The Mudcat Café TM
Thread #59418 Message #1584386
Posted By: Stilly River Sage
16-Oct-05 - 11:17 PM
Thread Name: BS: The Mother of all BS threads
Subject: RE: BS: The Mother of all BS threads
This morning I stumbled upon an interesting essay that I've been dipping into all day when I have a few minutes. Here's a brief excerpt and a link:
The paper is called Raymond carver's "epiphanic moments"
1. Carver and the Realist Epiphany
Carver's interest in the rhetoric of the sudden illumination is well-known.
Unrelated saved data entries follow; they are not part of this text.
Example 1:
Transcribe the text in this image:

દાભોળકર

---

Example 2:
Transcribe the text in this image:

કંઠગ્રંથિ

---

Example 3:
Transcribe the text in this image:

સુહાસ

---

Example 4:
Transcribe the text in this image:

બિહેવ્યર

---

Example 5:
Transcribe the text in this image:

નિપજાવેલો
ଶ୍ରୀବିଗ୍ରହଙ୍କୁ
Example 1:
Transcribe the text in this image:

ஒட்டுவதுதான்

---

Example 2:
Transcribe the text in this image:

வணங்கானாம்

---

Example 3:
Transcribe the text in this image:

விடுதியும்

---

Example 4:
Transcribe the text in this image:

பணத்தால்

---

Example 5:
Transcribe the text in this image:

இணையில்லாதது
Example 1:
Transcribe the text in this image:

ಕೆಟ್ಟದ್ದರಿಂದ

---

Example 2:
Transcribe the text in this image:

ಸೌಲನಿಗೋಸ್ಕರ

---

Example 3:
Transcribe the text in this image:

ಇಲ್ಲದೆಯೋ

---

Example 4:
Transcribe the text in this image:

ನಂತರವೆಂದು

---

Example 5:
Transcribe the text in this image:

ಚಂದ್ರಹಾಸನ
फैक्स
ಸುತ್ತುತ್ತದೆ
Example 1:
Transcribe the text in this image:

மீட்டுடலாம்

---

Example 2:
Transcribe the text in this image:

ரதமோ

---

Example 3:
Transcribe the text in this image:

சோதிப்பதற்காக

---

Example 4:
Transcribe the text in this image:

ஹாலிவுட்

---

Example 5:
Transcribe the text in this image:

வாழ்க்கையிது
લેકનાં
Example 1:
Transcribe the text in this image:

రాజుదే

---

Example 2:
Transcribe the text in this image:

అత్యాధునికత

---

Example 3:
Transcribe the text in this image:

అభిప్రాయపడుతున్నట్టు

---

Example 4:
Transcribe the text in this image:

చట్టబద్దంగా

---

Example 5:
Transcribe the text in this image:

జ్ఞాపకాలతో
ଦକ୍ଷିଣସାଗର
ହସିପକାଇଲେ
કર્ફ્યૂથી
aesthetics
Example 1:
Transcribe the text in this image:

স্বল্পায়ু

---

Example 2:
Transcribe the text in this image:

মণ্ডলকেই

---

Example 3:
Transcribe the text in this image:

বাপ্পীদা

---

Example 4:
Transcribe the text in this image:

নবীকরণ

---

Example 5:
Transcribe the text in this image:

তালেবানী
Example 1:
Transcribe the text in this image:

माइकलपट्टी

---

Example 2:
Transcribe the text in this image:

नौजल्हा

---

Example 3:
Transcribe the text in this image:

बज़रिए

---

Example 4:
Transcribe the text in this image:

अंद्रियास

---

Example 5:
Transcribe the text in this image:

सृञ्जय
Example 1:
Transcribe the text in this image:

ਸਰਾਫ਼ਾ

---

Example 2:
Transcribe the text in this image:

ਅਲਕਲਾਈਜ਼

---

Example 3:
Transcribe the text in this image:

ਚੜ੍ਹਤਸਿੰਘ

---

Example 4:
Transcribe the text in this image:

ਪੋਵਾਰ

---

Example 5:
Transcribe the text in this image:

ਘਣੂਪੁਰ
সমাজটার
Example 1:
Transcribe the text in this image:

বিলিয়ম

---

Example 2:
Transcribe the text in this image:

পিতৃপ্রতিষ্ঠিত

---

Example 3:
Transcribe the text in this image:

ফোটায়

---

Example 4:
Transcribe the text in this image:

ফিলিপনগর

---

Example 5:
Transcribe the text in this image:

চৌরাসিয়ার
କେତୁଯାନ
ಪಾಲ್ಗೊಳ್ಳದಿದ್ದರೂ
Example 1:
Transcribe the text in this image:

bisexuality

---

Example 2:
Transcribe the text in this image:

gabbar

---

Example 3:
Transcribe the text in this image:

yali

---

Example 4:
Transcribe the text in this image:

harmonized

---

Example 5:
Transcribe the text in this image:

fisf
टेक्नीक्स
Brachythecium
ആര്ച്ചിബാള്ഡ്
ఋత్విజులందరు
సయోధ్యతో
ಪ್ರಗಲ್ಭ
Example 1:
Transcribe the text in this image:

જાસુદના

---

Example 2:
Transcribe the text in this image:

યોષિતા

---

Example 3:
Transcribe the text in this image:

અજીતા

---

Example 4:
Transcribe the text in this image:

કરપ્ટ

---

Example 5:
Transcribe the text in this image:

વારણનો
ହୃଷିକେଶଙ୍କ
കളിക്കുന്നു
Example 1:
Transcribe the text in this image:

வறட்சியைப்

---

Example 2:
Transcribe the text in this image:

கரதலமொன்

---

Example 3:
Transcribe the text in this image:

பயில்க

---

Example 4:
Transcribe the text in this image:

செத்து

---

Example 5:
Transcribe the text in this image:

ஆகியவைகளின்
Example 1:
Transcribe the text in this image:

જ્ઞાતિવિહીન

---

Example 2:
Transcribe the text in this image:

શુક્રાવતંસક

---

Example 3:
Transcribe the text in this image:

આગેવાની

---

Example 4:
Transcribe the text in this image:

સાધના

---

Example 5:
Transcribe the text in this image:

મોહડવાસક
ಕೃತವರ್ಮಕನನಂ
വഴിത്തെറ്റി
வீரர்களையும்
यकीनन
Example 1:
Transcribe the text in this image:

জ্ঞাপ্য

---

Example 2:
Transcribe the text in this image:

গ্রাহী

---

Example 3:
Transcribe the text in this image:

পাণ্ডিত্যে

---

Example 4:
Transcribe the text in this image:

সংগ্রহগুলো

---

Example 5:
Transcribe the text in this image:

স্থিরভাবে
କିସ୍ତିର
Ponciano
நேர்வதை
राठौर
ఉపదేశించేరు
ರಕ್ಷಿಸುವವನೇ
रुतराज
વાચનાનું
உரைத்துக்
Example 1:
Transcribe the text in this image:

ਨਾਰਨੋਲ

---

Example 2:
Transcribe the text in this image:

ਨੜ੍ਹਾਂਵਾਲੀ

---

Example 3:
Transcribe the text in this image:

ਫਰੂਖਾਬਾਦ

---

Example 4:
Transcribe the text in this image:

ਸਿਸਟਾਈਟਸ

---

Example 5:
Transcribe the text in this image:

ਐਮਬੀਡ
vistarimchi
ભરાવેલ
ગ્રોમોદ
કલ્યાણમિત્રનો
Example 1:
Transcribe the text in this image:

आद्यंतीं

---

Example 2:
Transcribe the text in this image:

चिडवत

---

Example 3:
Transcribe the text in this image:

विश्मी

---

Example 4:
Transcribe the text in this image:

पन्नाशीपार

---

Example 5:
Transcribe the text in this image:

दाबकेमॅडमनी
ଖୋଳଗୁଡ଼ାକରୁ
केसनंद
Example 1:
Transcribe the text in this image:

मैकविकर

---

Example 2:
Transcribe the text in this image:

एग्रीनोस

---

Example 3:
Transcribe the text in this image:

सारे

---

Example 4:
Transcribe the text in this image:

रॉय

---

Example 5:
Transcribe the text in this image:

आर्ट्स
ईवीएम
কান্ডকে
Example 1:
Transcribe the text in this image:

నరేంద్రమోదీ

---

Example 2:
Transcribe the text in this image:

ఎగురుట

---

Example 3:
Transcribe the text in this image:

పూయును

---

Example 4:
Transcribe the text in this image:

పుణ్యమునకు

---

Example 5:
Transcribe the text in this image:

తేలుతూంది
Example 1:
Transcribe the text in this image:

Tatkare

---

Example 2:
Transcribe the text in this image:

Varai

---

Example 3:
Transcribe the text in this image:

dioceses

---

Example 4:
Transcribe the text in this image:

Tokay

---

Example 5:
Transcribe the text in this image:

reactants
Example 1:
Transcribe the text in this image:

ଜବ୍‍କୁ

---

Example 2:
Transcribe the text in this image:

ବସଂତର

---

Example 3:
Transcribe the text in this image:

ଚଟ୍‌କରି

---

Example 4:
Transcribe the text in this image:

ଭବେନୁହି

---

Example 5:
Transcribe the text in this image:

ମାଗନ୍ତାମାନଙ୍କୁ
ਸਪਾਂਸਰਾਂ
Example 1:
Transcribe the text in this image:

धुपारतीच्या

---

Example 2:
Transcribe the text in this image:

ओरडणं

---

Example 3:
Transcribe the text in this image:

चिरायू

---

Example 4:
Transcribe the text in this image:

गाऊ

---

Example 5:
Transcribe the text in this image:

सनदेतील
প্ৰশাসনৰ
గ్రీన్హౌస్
In his autobiographical sketch "On Writing," he emphasized his indebtedness to a line from a story by Chekhov he reportedly liked so much that he pinned it on the wall beside his writing desk: it reads, "'... and suddenly everything became clear to him."' Carver was intrigued, he said, by the "hint of revelation that's implied" (Fires 23). If the notion of a "hint of revelation" is understood in the romanticist or modernist terms on which recent aesthetics (Beja, Langbaum, Nichols), phenomenologies (Bidney, Patterns), and typologies (Tigges) of literary epiphany tend to focus, it refers to the charging of external reality with a sense of transcendental significance that, on the one hand, makes a text's narrative agent see matters in a radically new light, but that, on the other, cannot be translated into a logical proposition or concept. This "revelation," then, remains at the level of a non-semantic sense of the "whatness of things" and at best branches into multiple meanings.
I think this has practical applications here at the MOAB.